28 Mar Equitable Economy Fund
Equitable Economy Fund
Interview with Greg Brodsky; Managing Member of the Equitable Economy Fund
Jen: How was the Equitable Economy Fund Created?
Greg: The fund was spun out from Start.coop, the nation’s premier cooperative accelerator because we saw that the lack of outside equity was limited cooperative growth. We launched the fund to provide more flexible equity and equity like capital to cooperatives. The fund is 20% owned cooperatively by the graduates of the accelerator. See this longer form two part blog post here on why we formed the fund and our thinking. https://medium.com/start-coop/how-to-invest-in-cooperatives-part-one-52f69350d16
Jen: How are your investment funds catalytic in a way that is different from other funds?
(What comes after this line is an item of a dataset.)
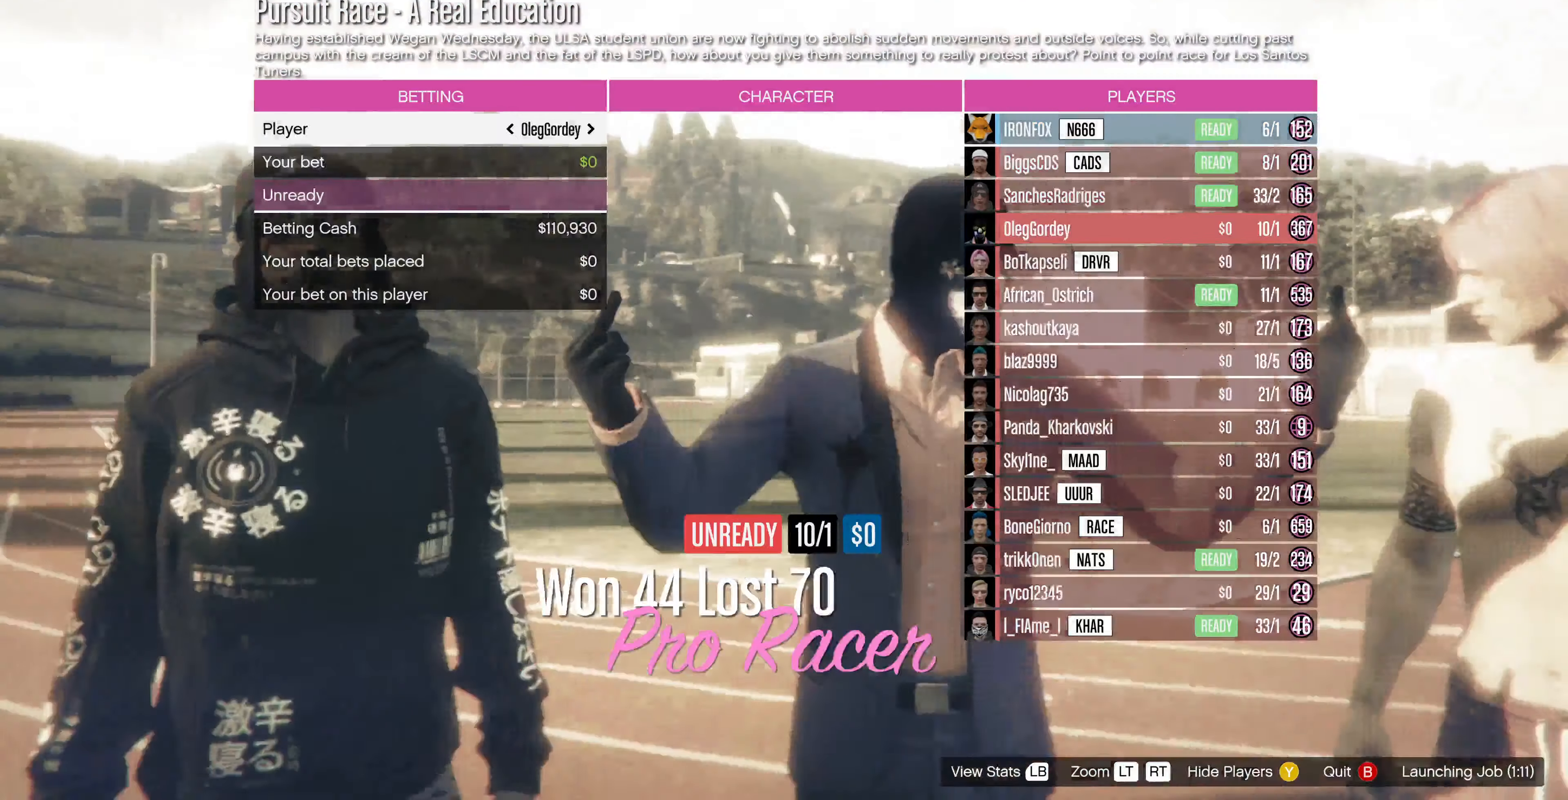
{"buttons": ["DPAD_RIGHT"], "left_stick": "center", "right_stick": "center", "events": [[500, "DPAD_RIGHT", "down"]]}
Greg: The fund’s primary investment focus is to develop a diversified portfolio of shared ownership companies in various stages of development that can demonstrate a commitment to share wealth with people of color, women, immigrants and other marginalized populations. We are catalytic in that we provide equity financing in a sector that has only ever offered debt to cooperatives. The lack of outside equity has historically limited cooperative growth, and we are the very first fund to focus exclusively on unlocking that kind of capital to expand cooperative ownership. For an example of our impact, look at our portfolio company The Drivers Cooperative, which is a driver owned rideshare in NYC that now has over 5000 drivers who own the company. https://drivers.coop/ and https://www.nytimes.com/2021/05/28/technology/nyc-uber-lyft-the-drivers-cooperative.html
Jen: How do you describe the kind of non-financial returns the fund offers?
Greg: Our primary impact returns are:
- Increase in democratic governance.
- Reduction of wealth inequality.
- Expansion of BIPOC ownership.
Jen: Can you describe how you use integrated capital to do your work?
Greg: Investment is just one part of the support structure we offer. The Equitable Economy Fund, in conjunction with our broader Start.coop network connects our graduates to mentorship, peer learning, partner service providers, and investment. And the impact of our work is quickly expanding the cooperative sector by enrolling over 600 cooperative entrepreneurs to participate in our free, self-paced online course Lean Coop over the past year alone. See https://www.start.coop/build and https://startcoop.teachable.com/p/lean-co-op
Jen: How do you address racial justice, income inequality, and/or gender justice through your products and services?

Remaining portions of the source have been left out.